How to Import or Convert this file to the appropriate format to use as a reference taxonomy

JedL · February 4, 2020, 2:56am

Hello,

I have been having an issue importing this file mytaxon.txt (5.9 MB) as a reference taxonomy. The file was initially used to train an RDP classifier so I'm unsure of whether it has the right layout to be imported as is to QIIME... I was having issues with the reference sequences fasta but managed to change the case of the bases and get it uploaded as a .qza in the end.

I have got the error:

"There was a problem importing mytaxon.txt:

mytaxon.txt is not a(n) TSVTaxonomyFormat file"

From the code:

qiime tools import
--type 'FeatureData[Taxonomy]'
--input-path mytaxon.txt
--output-path co1_ref_taxonomy_TP.qza

And the error code:

There was a problem importing mytaxon.txt:

mytaxon.txt is not a(n) HeaderlessTSVTaxonomyFormat file

From the code:

qiime tools import
--type 'FeatureData[Taxonomy]'
--input-format HeaderlessTSVTaxonomyFormat
--input-path mytaxon.txt
--output-path co1_ref_taxonomy_TP.qza

I have tried converting the .txt file to a .biom file but am getting errors saying that "mytaxon.txt is not a BIOM file!"

If anyone could shed some light and give me a hand I'd be most pleased!

colinbrislawn · February 4, 2020, 2:04pm

Good morning Jed,

I can help you get started, but I'm not sure we will find an easy answer

I took a look at the first few lines of the file:

%> head mytaxon.txt 
1*cellularOrganisms*0*0*cellularOrganisms
2*Archaea*1*1*superkingdom
3*undef_Archaea*2*2*kingdom
4*Euryarchaeota*3*3*phylum
5*Halobacteria*4*4*class
6*Halobacteriales*5*5*order
7*Haloarculaceae*6*6*family
8*Halapricum*7*7*genus
9*Halapricum_salinum*8*8*species
10*Halobacteriaceae*6*6*family

Indeed, those are not TAB separated values, those are * STAR * separated values!

While you could replace the starts with tabs, I'm not sure if this is in the format you need for Qiime 2. See how closely your data matches the examples in the Training feature classifiers tutorial.

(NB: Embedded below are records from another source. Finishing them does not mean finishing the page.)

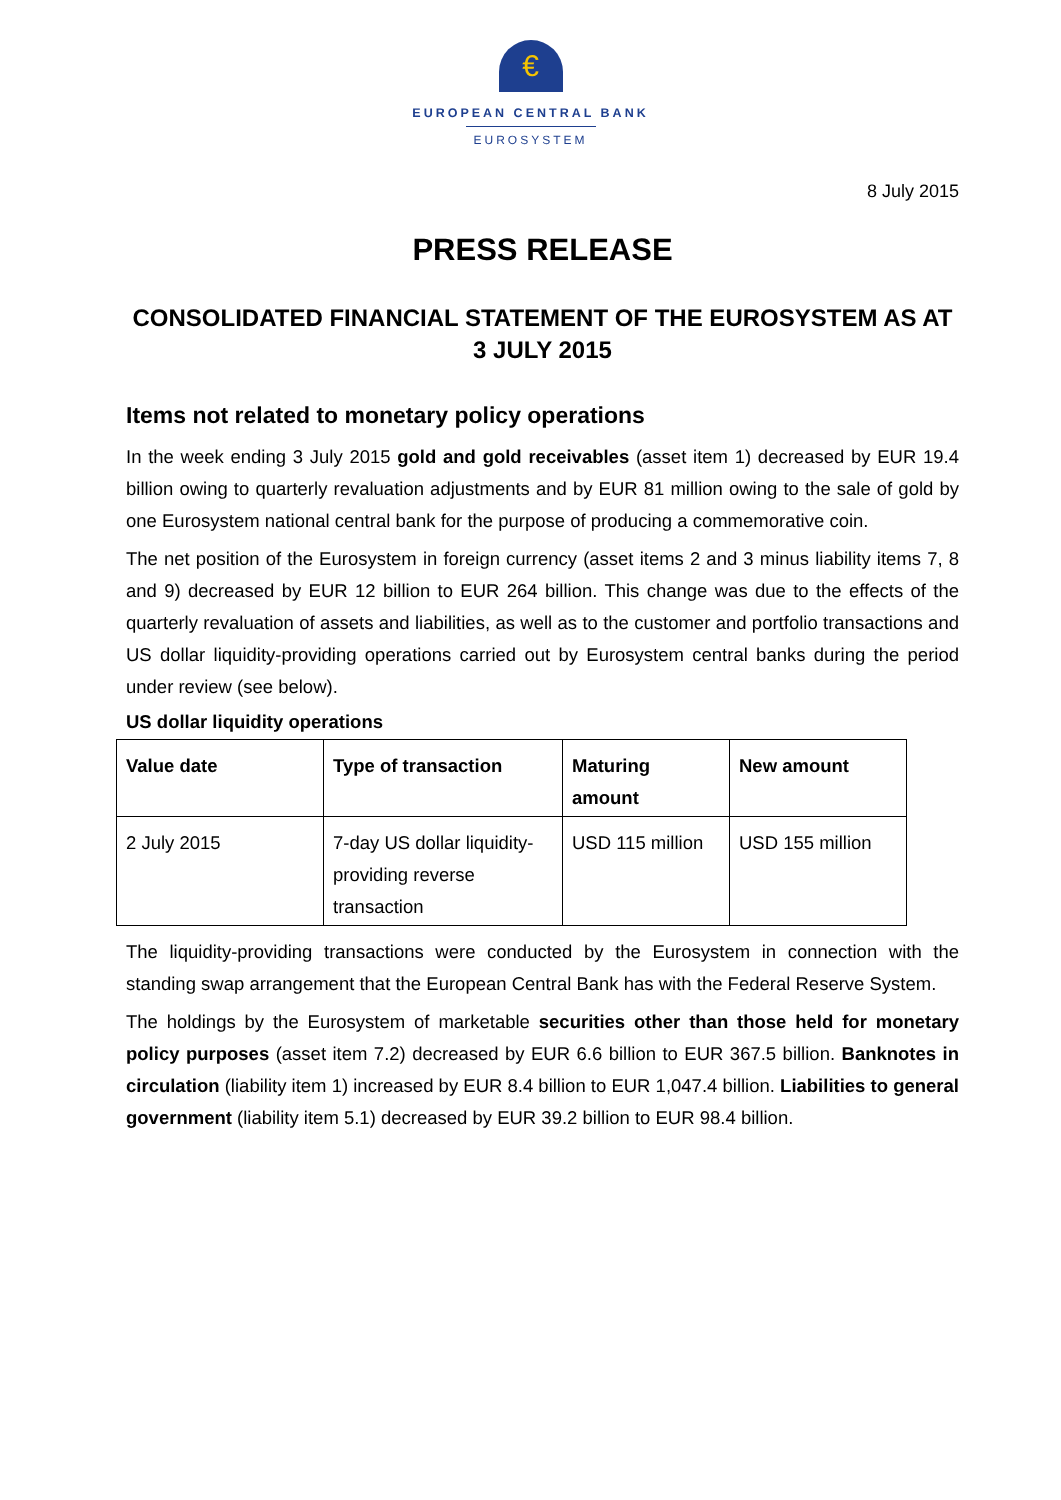€
EUROPEAN CENTRAL BANK
EUROSYSTEM
8 July 2015
PRESS RELEASE
CONSOLIDATED FINANCIAL STATEMENT OF THE EUROSYSTEM AS AT
3 JULY 2015
Items not related to monetary policy operations
In the week ending 3 July 2015 gold and gold receivables (asset item 1) decreased by EUR 19.4 billion owing to quarterly revaluation adjustments and by EUR 81 million owing to the sale of gold by one Eurosystem national central bank for the purpose of producing a commemorative coin.
The net position of the Eurosystem in foreign currency (asset items 2 and 3 minus liability items 7, 8 and 9) decreased by EUR 12 billion to EUR 264 billion. This change was due to the effects of the quarterly revaluation of assets and liabilities, as well as to the customer and portfolio transactions and US dollar liquidity-providing operations carried out by Eurosystem central banks during the period under review (see below).
US dollar liquidity operations
| Value date | Type of transaction | Maturing amount | New amount |
| --- | --- | --- | --- |
| 2 July 2015 | 7-day US dollar liquidity-providing reverse transaction | USD 115 million | USD 155 million |
The liquidity-providing transactions were conducted by the Eurosystem in connection with the standing swap arrangement that the European Central Bank has with the Federal Reserve System.
The holdings by the Eurosystem of marketable securities other than those held for monetary policy purposes (asset item 7.2) decreased by EUR 6.6 billion to EUR 367.5 billion. Banknotes in circulation (liability item 1) increased by EUR 8.4 billion to EUR 1,047.4 billion. Liabilities to general government (liability item 5.1) decreased by EUR 39.2 billion to EUR 98.4 billion.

Once we have a goal, we can take a look at how best to get your file to match, or choose a different method.

Colin

JedL · February 4, 2020, 8:28pm

So working that way I have:

mytaxon.txt

mytaxon

and the 85 OTU example

85_OTU_example

It looks like they’re in completely different formats. I would have no idea how to go about getting the former into a similar format to the latter. I don’t suppose there is any way of importing an RDP classifier into QIIME2 is there?

Also, maybe should have mentioned but completely forgot to, the mytaxon file and reference sequences include sequences from GenBank and BOLD. Will I be able to train a classifier with the references coming from two different sources?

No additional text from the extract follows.